Que les faits se soient déroulés comme tels ou pas, rien ne doit plus étonner dans la gestion de l’information et des ressources humaines à la Rts. Elle gagnerait bien à changer de pratiques et à jouer la carte de la pluralité.

Les nouveaux maîtres du pays ont cette responsabilité, celle de ne pas laisser prospérer ces pratiques d’une autre époque, au risque de subir les retours de flamme.
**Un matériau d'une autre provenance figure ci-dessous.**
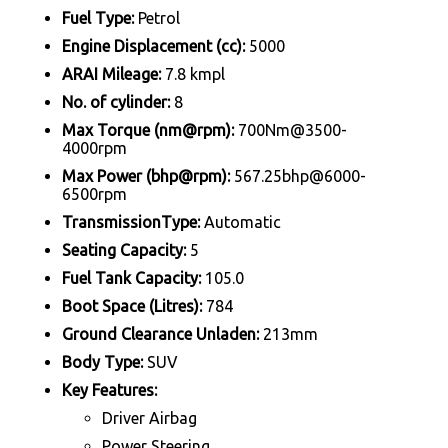
Fuel Type:
Petrol
Engine Displacement (cc):
5000
ARAI Mileage:
7.8 kmpl
No. of cylinder:
8
Max Torque (nm@rpm):
700Nm@3500-
4000rpm
Max Power (bhp@rpm):
567.25bhp@6000-
6500rpm
TransmissionType:
Automatic
Seating Capacity:
5
Fuel Tank Capacity:
105.0
Boot Space (Litres):
784
Ground Clearance Unladen:
213mm
Body Type:
SUV
Key Features:
Driver Airbag
Power Steering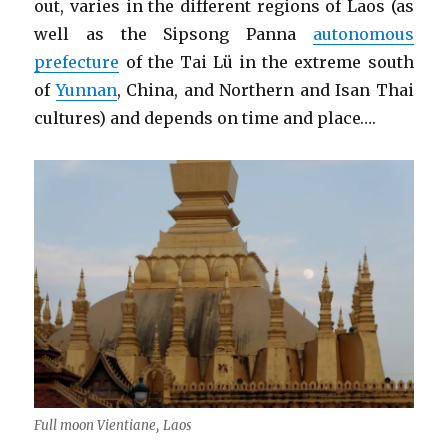
out, varies in the different regions of Laos (as
well as the Sipsong Panna
autonomous
prefecture
of the Tai Lü in the extreme south
of
Yunnan
, China, and Northern and Isan Thai
cultures) and depends on time and place….
Full moon Vientiane, Laos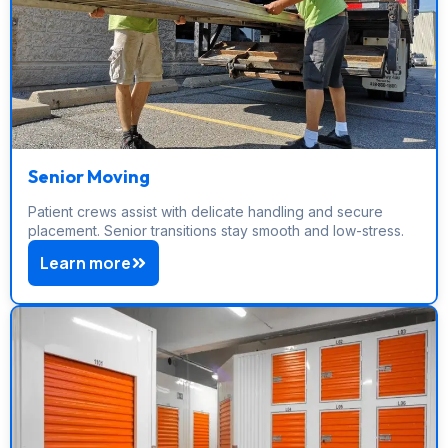
Senior Moving
Patient crews assist with delicate handling and secure
placement. Senior transitions stay smooth and low-stress.
Learn more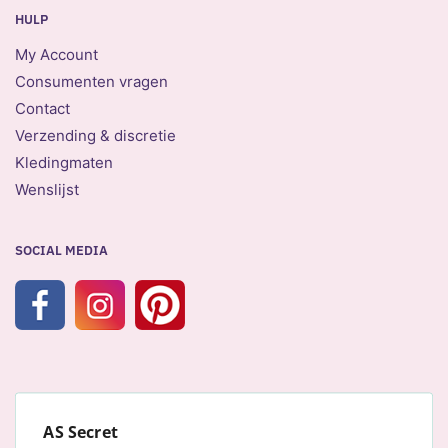
HULP
My Account
Consumenten vragen
Contact
Verzending & discretie
Kledingmaten
Wenslijst
SOCIAL MEDIA
AS Secret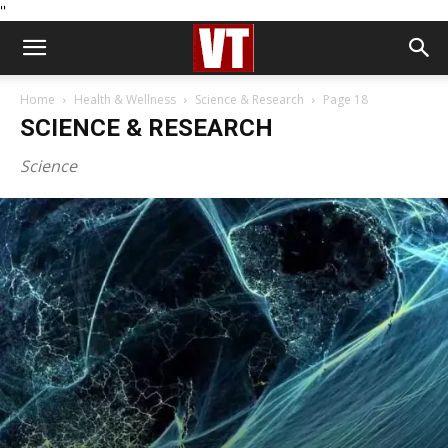
''
Home
Health & Wellness
Science & Research
Page 18
SCIENCE & RESEARCH
Science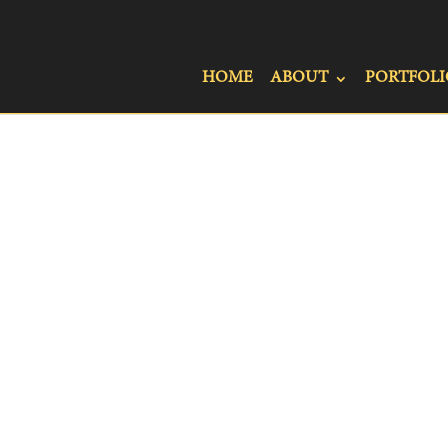
HOME
ABOUT
PORTFOLI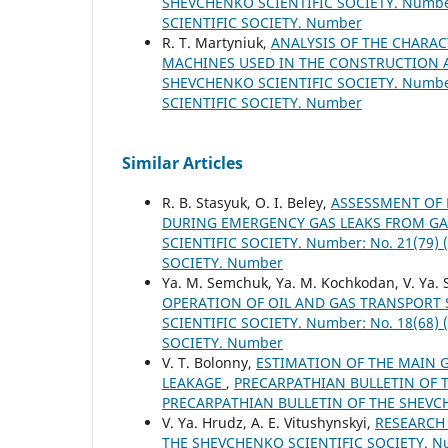
SHEVCHENKO SCIENTIFIC SOCIETY. Number
SCIENTIFIC SOCIETY. Number
R. Т. Martyniuk,
ANALYSIS OF THE CHARA
MACHINES USED IN THE CONSTRUCTION A
SHEVCHENKO SCIENTIFIC SOCIETY. Number
SCIENTIFIC SOCIETY. Number
Similar Articles
R. B. Stasyuk, O. I. Beley,
ASSESSMENT OF 
DURING EMERGENCY GAS LEAKS FROM GA
SCIENTIFIC SOCIETY. Number: No. 21(79
SOCIETY. Number
Ya. M. Semchuk, Ya. M. Kochkodan, V. Ya. 
OPERATION OF OIL AND GAS TRANSPORT
SCIENTIFIC SOCIETY. Number: No. 18(68
SOCIETY. Number
V. T. Bolonny,
ESTIMATION OF THE MAIN 
LEAKAGE
,
PRECARPATHIAN BULLETIN OF TH
PRECARPATHIAN BULLETIN OF THE SHEVC
V. Ya. Hrudz, A. E. Vitushynskyi,
RESEARCH
THE SHEVCHENKO SCIENTIFIC SOCIETY. Nu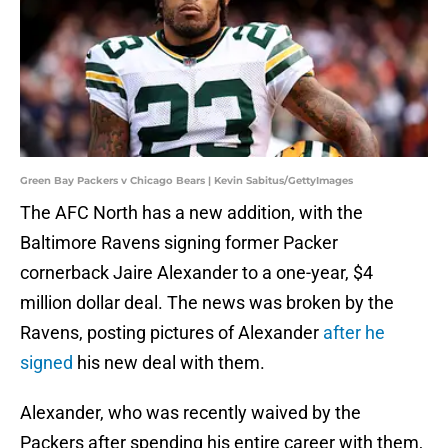
Green Bay Packers v Chicago Bears | Kevin Sabitus/GettyImages
The AFC North has a new addition, with the
Baltimore Ravens signing former Packer
cornerback Jaire Alexander to a one-year, $4
million dollar deal. The news was broken by the
Ravens, posting pictures of Alexander
after he
signed
his new deal with them.
Alexander, who was recently waived by the
Packers after spending his entire career with them,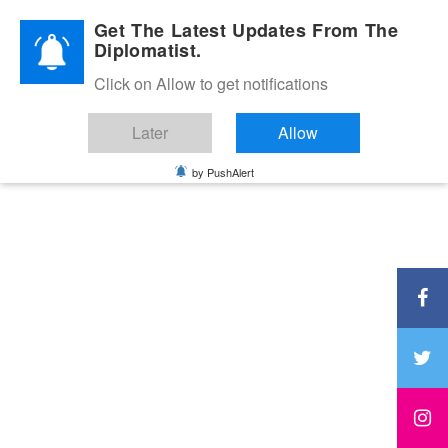
Diplomatic Nite 2026
Get The Latest Updates From The
Diplomatist.
Click on Allow to get notifications
Later
Allow
by PushAlert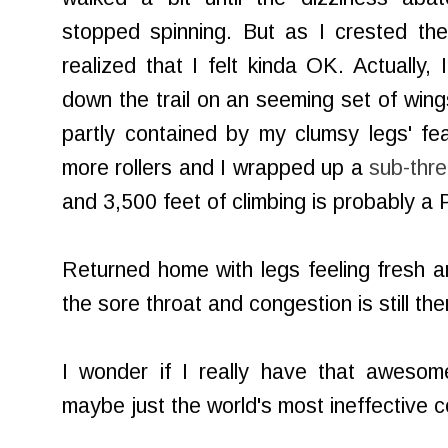
stopped spinning. But as I crested th
realized that I felt kinda OK. Actually, 
down the trail on an seeming set of wing
partly contained by my clumsy legs' fea
more rollers and I wrapped up a
sub-thre
and 3,500 feet of climbing is probably a 
Returned home with legs feeling fresh 
the sore throat and congestion is still the
I wonder if I really have that aweso
maybe just the world's most ineffective c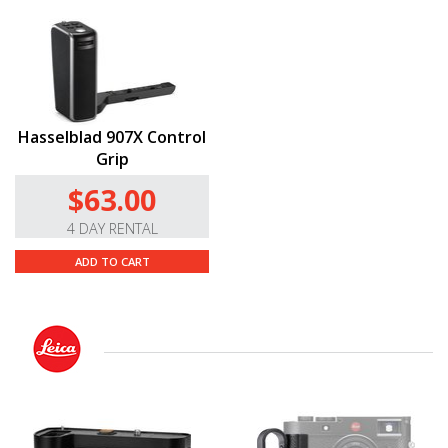
Hasselblad 907X Control
Grip
$63.00
4 DAY RENTAL
ADD TO CART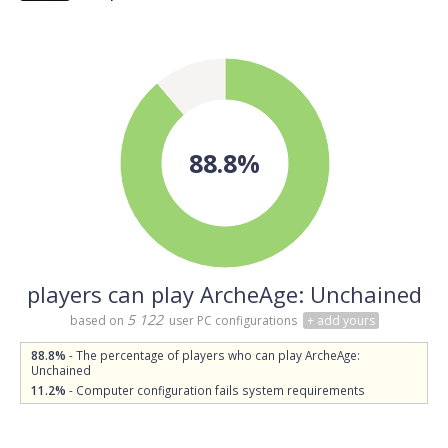
88.8%
players can play ArcheAge: Unchained
5 122
based on
user PC configurations
+ add yours
88.8%
- The percentage of players who can play ArcheAge:
Unchained
11.2%
- Computer configuration fails system requirements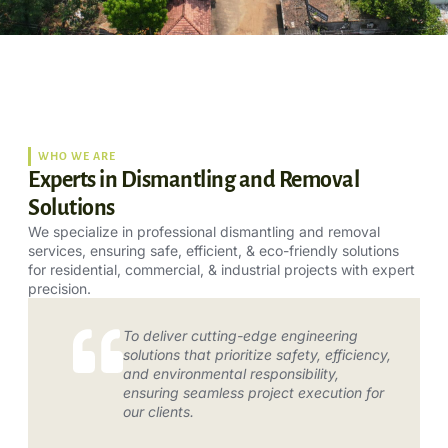
WHO WE ARE
Experts in Dismantling and Removal
Solutions
We specialize in professional dismantling and removal
services, ensuring safe, efficient, & eco-friendly solutions
for residential, commercial, & industrial projects with expert
precision.
To deliver cutting-edge engineering
solutions that prioritize safety, efficiency,
and environmental responsibility,
ensuring seamless project execution for
our clients.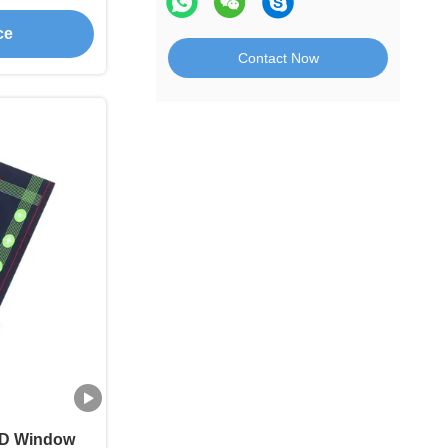
tch
ce
Contact Now
CD Window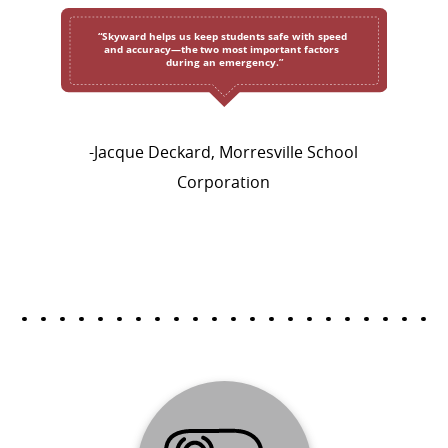
-Jacque Deckard, Morresville School
Corporation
Heureusement qu'un membre de Pastef bien lucide, Lansana Gagna Sakho, cité par un quotidien de la place, ce lundi 15 avril recommande de ne pas réveiller "les mêmes pratiques d'une Rts honteuse" et d'éviter "le paradoxe du pouvoir", estimant qu'ils sont "les seuls à passer en boucle sur toutes les émissions de la Rts". Celui-ci, de conclure en ces termes : " nous nous sommes inscrits dans une logique de rupture, nous devons continuer à nous battre jusqu'à la dernière énergie contre ces pratiques et pas les encourager". Il y a au moins quelqu'un pour constater cette dérive et rappeler cette promesse de rupture. Moustapha Diop, le directeur de Walf TV/FM rappelait d'ailleurs récemment dans une de ses tribunes, qu'"on risque d'avoir une radiotélévision Sonko" Une affaire donc à suivre.